Instructions for the task: Of all the lines in the entries below, give again exactly those starting at the line containing "the generator at (x=29, y=120): 10.34 -2.94" and ending at the line containing "wooden table: 7.28 -2.54", both ends included, and no others.

Raw data:
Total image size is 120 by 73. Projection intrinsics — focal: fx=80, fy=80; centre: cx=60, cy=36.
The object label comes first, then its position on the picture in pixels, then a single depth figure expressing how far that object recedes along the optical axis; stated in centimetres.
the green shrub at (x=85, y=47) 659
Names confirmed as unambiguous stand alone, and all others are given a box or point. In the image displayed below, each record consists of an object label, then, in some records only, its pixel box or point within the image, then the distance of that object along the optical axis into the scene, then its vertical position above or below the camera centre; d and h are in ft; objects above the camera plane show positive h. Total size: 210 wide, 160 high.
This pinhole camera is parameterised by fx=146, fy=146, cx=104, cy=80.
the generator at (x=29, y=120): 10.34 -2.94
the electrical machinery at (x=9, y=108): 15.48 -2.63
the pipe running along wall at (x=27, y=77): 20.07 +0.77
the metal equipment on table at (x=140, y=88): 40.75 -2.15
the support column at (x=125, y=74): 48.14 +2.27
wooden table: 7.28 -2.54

* * *

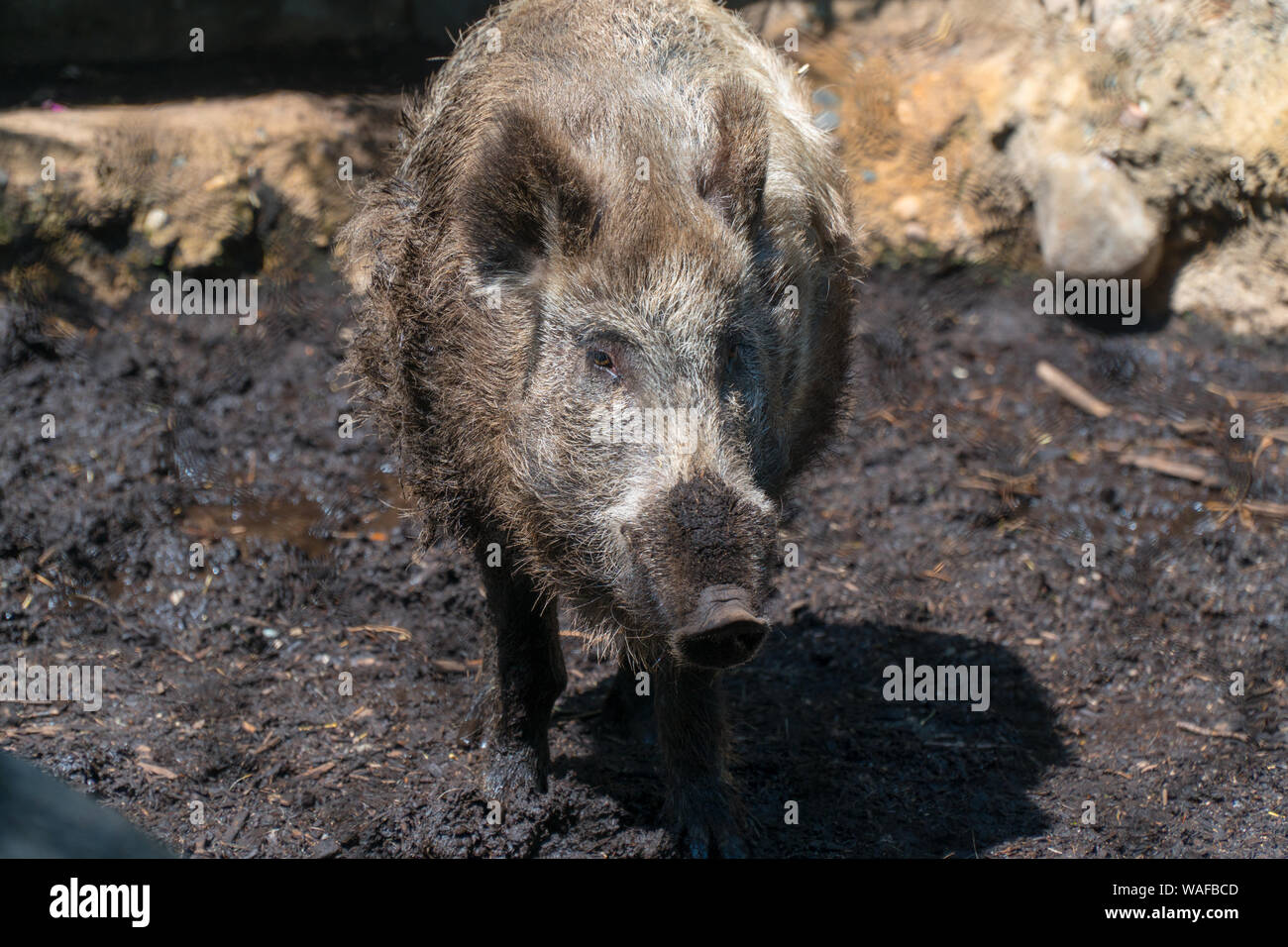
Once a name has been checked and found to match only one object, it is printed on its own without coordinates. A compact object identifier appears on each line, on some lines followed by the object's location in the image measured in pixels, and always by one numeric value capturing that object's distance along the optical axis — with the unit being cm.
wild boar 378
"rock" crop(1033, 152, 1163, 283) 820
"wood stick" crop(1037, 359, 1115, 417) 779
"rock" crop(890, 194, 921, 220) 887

Exercise output:
the generator at (x=29, y=120): 10.34 -2.94
the electrical machinery at (x=9, y=108): 15.48 -2.63
the pipe running along wall at (x=27, y=77): 20.07 +0.77
the metal equipment on table at (x=140, y=88): 40.75 -2.15
the support column at (x=125, y=74): 48.14 +2.27
wooden table: 7.28 -2.54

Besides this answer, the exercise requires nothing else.